Background: There's an ETL process and I get a big csv (up to over a million rows). In production there will be live updates, too. I want to spell check each row. For that I use an adapted LanguageTool. The check method (with my customization inside) takes quite a while. I want to speed it up.
One aspect is of course the method itself, but I also want to simply check multiple rows at a time. The order of the rows is not important.
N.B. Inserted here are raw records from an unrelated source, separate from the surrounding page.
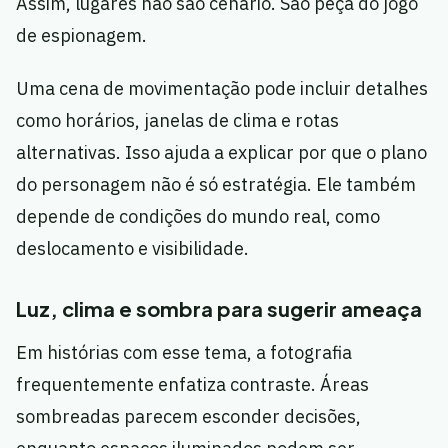
Assim, lugares não são cenário. São peça do jogo
de espionagem.
Uma cena de movimentação pode incluir detalhes
como horários, janelas de clima e rotas
alternativas. Isso ajuda a explicar por que o plano
do personagem não é só estratégia. Ele também
depende de condições do mundo real, como
deslocamento e visibilidade.
Luz, clima e sombra para sugerir ameaça
Em histórias com esse tema, a fotografia
frequentemente enfatiza contraste. Áreas
sombreadas parecem esconder decisões,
The result is the corrected text and it should be written to a new csv file for further processing.
I found that ExecutorService
might be a reasonable choice, but since I'm not that familiar with it, some help would be appreciated.
That's how I use it so far in the ETL process:
private static SpellChecker spellChecker;
static {
SpellChecker tmp = null;
try {
tmp = new SpellChecker(...);
} catch (Exception e) {
e.printStackTrace();
}
spellChecker = tmp;
}
public static String spellCheck(String input) {
String output = input.replace("</li>", ".");
output = searchAVC.removeHtml(output);
try {
output = spellChecker.correctText(output);
} catch (IOException e) {
// TODO Auto-generated catch block
e.printStackTrace();
}
return output;
}
My spellChecker is a custom library here and I create a static object of it (because instanciation of LanguageTool takes some time).
I want to parellize the execution of spellCheck
.
I've already read stuff like this: https://www.airpair.com/java/posts/parallel-processing-of-io-based-data-with-java-streams What is the easiest way to parallelize a task in java? Write to text file from multiple threads?
I don't really know to combine all this information. What do I have to concern when reading the file? Writing the file? Processing the rows?